You need to be assertive and not aggressive. It is easy to lash out and be aggressive when someone has upset you, however, take a moment to do the breathing exercise talked about earlier and calm down. When you discuss matters in a calmer state of mind, you are far less likely to be seen as angry, irrational and aggressive. Also, consider the language you use when raising your concern, try not to use accusatory language, a simple change in phrasing can be the difference in how you are received. Saying “You don’t listen to me when I speak,” is a lot more aggressive than “I sometimes feel talked over during discussions.” The second phrasing is far more likely to be positively received.
Learn the word no. You should not feel guilty for saying no when people ask you for things, be it your time, your work or your opinion. However, again phrasing is important, just barking out the word no is going to be negatively received. However, explaining that you’re not able to do X, Y, Z at the moment because of A, B, C is far more likely to get an understanding and positive response.

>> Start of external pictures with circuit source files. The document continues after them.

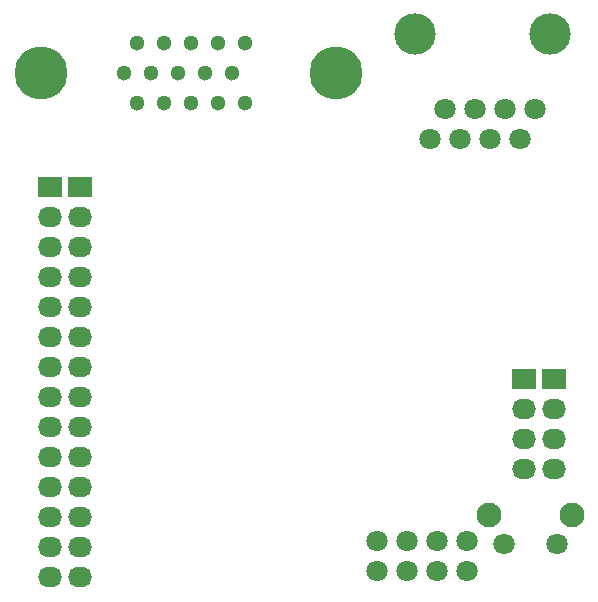
<source format=gbs>
G04 #@! TF.FileFunction,Soldermask,Bot*
%FSLAX46Y46*%
G04 Gerber Fmt 4.6, Leading zero omitted, Abs format (unit mm)*
G04 Created by KiCad (PCBNEW 4.0.0-2.201512091501+6195~38~ubuntu14.04.1-stable) date Wed 16 Dec 2015 16:01:55 GMT*
%MOMM*%
G01*
G04 APERTURE LIST*
%ADD10C,0.100000*%
%ADD11C,1.800000*%
%ADD12C,3.500000*%
%ADD13C,2.100000*%
%ADD14C,1.300000*%
%ADD15C,4.500000*%
%ADD16R,2.032000X1.727200*%
%ADD17O,2.032000X1.727200*%
G04 APERTURE END LIST*
D10*
D11*
X142621000Y-108712000D03*
X140081000Y-108712000D03*
X145161000Y-108712000D03*
X137541000Y-108712000D03*
X138811000Y-111252000D03*
X136271000Y-111252000D03*
X141351000Y-111252000D03*
X143891000Y-111252000D03*
D12*
X135001000Y-102362000D03*
X146431000Y-102362000D03*
D11*
X142530000Y-145522000D03*
X147030000Y-145522000D03*
D13*
X141280000Y-143022000D03*
X148280000Y-143022000D03*
D11*
X136906000Y-147828000D03*
X139446000Y-147828000D03*
X134366000Y-147828000D03*
X131826000Y-147828000D03*
X139446000Y-145288000D03*
X136906000Y-145288000D03*
X134366000Y-145288000D03*
X131826000Y-145288000D03*
D14*
X120654000Y-103124000D03*
X118364000Y-103124000D03*
X116074000Y-103124000D03*
X113784000Y-103124000D03*
X111494000Y-103124000D03*
X119514000Y-105664000D03*
X117224000Y-105664000D03*
X114934000Y-105664000D03*
X112644000Y-105664000D03*
X110354000Y-105664000D03*
X120654000Y-108204000D03*
X118364000Y-108204000D03*
X116074000Y-108204000D03*
X113784000Y-108204000D03*
X111494000Y-108204000D03*
D15*
X103329000Y-105664000D03*
X128319000Y-105664000D03*
D16*
X104140000Y-115316000D03*
D17*
X104140000Y-117856000D03*
X104140000Y-120396000D03*
X104140000Y-122936000D03*
X104140000Y-125476000D03*
X104140000Y-128016000D03*
X104140000Y-130556000D03*
X104140000Y-133096000D03*
X104140000Y-135636000D03*
X104140000Y-138176000D03*
X104140000Y-140716000D03*
X104140000Y-143256000D03*
X104140000Y-145796000D03*
X104140000Y-148336000D03*
D16*
X106680000Y-115316000D03*
D17*
X106680000Y-117856000D03*
X106680000Y-120396000D03*
X106680000Y-122936000D03*
X106680000Y-125476000D03*
X106680000Y-128016000D03*
X106680000Y-130556000D03*
X106680000Y-133096000D03*
X106680000Y-135636000D03*
X106680000Y-138176000D03*
X106680000Y-140716000D03*
X106680000Y-143256000D03*
X106680000Y-145796000D03*
X106680000Y-148336000D03*
D16*
X146812000Y-131572000D03*
D17*
X146812000Y-134112000D03*
X146812000Y-136652000D03*
X146812000Y-139192000D03*
D16*
X144272000Y-131572000D03*
D17*
X144272000Y-134112000D03*
X144272000Y-136652000D03*
X144272000Y-139192000D03*
M02*

</source>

Practice Four: Set A Good Example.
Sometimes it can feel frustrating to think that you are the only person making any effort in building positive and productive working relationships. It can be easy to feel slighted when you make an effort to understand someone else’s perspective when they struggle, yet when you need a little help, you receive harsh words and criticism in return. However, when you feel this way you should take a few moments to centre yourself and remind yourself that you are setting an example.
Leading by example is a recognised and respected leadership method. When people see that you are well received, productive and prosperous, they will want to emulate that, and gradually the entire workforce can be lifted up.
It will all take time but remember you are doing this for your benefit as well as those around you. Positive and productive relationships in the workplace will benefit you, in the short and long term. In the short term, good working relationships will reduce stress, enhance productivity and instil an overall sense of wellbeing in the workplace. In the long term you will develop your reputation as someone who is a pleasure to work with and for, and when an opportunity arises, it will be far more likely that it will go to the person who is benefiting the workplace than to someone who only has a negative impact.
Practice Five: Accept That There Will Be Some People You Do Not Get On With
You’re never going to be friends with everyone in the workplace, that is not what this article is about. This article is teaching you methods and techniques that will allow you to build professional working relationships. These relationships may develop into friendships later, but that is entirely up to you.
That being said, there will be times when no matter how much work you put into the relationship, no matter how understanding and patient you are, there will be someone who you just cannot ‘click’ with. However, you will still have to work with them, and you will need to manage how you do this, to prevent the poor relationship from poisoning the rest of your working relationships.
Acting professional with them is key, you should always behave in a professional manner with your co-workers. This can include having open discussions with them and listening to their opinions and thoughts on the given issue. You should not dismiss their input just because you don’t like them; you certainly should not ignore them or give them the silent treatment.
Keep your distaste to yourself, if you find someone difficult to work with you should refrain from discussing this casually with your other co-workers. ‘office politics’ can poison a workforce in record time. You can find yourself labelled as a gossip, your co-workers will lose their trust and faith in you, and you can find yourself brought up on disciplinary charges if you go too far with the casual slander of another worker. However, while casual gossip should be avoided at all costs, if there is a genuine issue that is affecting your work then you should discuss it with your superior.